文章は句読点抜き改行なし。ちょうど 筒井康隆が怒涛の勢いで使ってくるような感じの文章だが、その内容はといえばクヨクヨウロウロと部署から部署、曜日から曜日、上司の在不在、受付嬢のご機嫌、はたまた食堂のメニューの狭間を給料のためにさまよい歩く「あなた」の物語になっている。
実用書めいた本書の呼びかけと、途切れることなくフローチャートを辿っていく文章がだんだんツボにハマって来て、ペレックの小説のなかでもかなり好きな部類という感じ。

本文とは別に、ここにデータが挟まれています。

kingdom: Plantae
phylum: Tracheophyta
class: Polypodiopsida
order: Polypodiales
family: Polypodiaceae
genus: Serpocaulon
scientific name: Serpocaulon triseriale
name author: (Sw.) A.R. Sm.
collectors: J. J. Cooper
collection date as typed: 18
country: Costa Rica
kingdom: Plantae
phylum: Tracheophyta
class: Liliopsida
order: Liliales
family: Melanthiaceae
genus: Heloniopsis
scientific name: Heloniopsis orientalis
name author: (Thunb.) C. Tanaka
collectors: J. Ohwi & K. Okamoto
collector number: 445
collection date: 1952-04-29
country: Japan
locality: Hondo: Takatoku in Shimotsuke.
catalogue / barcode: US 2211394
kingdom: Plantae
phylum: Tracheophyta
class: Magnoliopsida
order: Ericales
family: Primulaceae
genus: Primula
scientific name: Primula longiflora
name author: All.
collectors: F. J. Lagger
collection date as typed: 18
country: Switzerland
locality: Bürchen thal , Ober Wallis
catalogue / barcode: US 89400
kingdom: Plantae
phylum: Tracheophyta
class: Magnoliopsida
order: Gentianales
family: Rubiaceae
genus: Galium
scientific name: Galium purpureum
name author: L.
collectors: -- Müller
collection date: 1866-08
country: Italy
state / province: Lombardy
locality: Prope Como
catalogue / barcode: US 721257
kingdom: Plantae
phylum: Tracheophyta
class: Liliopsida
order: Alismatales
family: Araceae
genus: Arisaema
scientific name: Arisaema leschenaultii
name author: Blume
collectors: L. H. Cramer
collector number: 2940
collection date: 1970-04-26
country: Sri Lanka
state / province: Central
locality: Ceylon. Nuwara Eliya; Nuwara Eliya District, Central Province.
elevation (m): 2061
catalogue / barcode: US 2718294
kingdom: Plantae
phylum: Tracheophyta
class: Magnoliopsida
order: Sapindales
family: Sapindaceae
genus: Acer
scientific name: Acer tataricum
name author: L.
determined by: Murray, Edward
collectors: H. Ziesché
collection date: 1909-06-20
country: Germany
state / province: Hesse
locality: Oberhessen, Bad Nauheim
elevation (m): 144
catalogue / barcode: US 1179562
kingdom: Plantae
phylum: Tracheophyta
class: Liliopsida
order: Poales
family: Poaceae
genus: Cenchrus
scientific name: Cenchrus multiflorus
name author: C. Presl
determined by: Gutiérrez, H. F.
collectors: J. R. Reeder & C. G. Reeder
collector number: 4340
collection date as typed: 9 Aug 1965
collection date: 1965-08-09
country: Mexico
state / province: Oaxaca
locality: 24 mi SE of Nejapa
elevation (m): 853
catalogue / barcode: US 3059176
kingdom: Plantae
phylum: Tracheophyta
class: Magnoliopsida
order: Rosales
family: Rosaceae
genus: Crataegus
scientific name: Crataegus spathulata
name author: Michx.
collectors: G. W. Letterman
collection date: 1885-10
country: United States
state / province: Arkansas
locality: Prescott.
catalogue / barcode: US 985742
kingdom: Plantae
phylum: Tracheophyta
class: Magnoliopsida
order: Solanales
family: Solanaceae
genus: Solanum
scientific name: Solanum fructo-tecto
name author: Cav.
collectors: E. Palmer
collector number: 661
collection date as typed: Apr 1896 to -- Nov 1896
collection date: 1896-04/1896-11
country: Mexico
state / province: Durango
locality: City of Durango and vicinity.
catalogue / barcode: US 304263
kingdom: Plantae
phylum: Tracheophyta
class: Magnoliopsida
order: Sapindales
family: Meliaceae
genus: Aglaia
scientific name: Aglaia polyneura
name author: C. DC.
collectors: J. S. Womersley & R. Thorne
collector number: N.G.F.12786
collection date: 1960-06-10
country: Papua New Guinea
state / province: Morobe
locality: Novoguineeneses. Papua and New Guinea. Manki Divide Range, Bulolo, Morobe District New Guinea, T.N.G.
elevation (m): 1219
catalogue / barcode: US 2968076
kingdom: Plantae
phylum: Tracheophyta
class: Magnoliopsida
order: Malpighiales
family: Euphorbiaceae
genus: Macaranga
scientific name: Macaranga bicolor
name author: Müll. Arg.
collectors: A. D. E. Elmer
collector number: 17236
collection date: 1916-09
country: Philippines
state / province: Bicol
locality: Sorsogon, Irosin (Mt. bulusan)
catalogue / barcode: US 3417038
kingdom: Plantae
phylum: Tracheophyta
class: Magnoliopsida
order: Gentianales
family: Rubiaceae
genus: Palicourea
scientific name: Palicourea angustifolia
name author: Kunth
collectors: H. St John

ストーリーの楽しみというよりは、テキストの楽しみという感じがある。
あとがき中にある著作計画に関する手紙のなかに、
クノーが『あなたまかせのお話』でなしたのとまさに正反対のことをしながら、私はあるフローチャートを線的に展開させました。
という部分があったので、次はウリポとこのつながりで『あなたまかせのお話』も読んでみたくなった。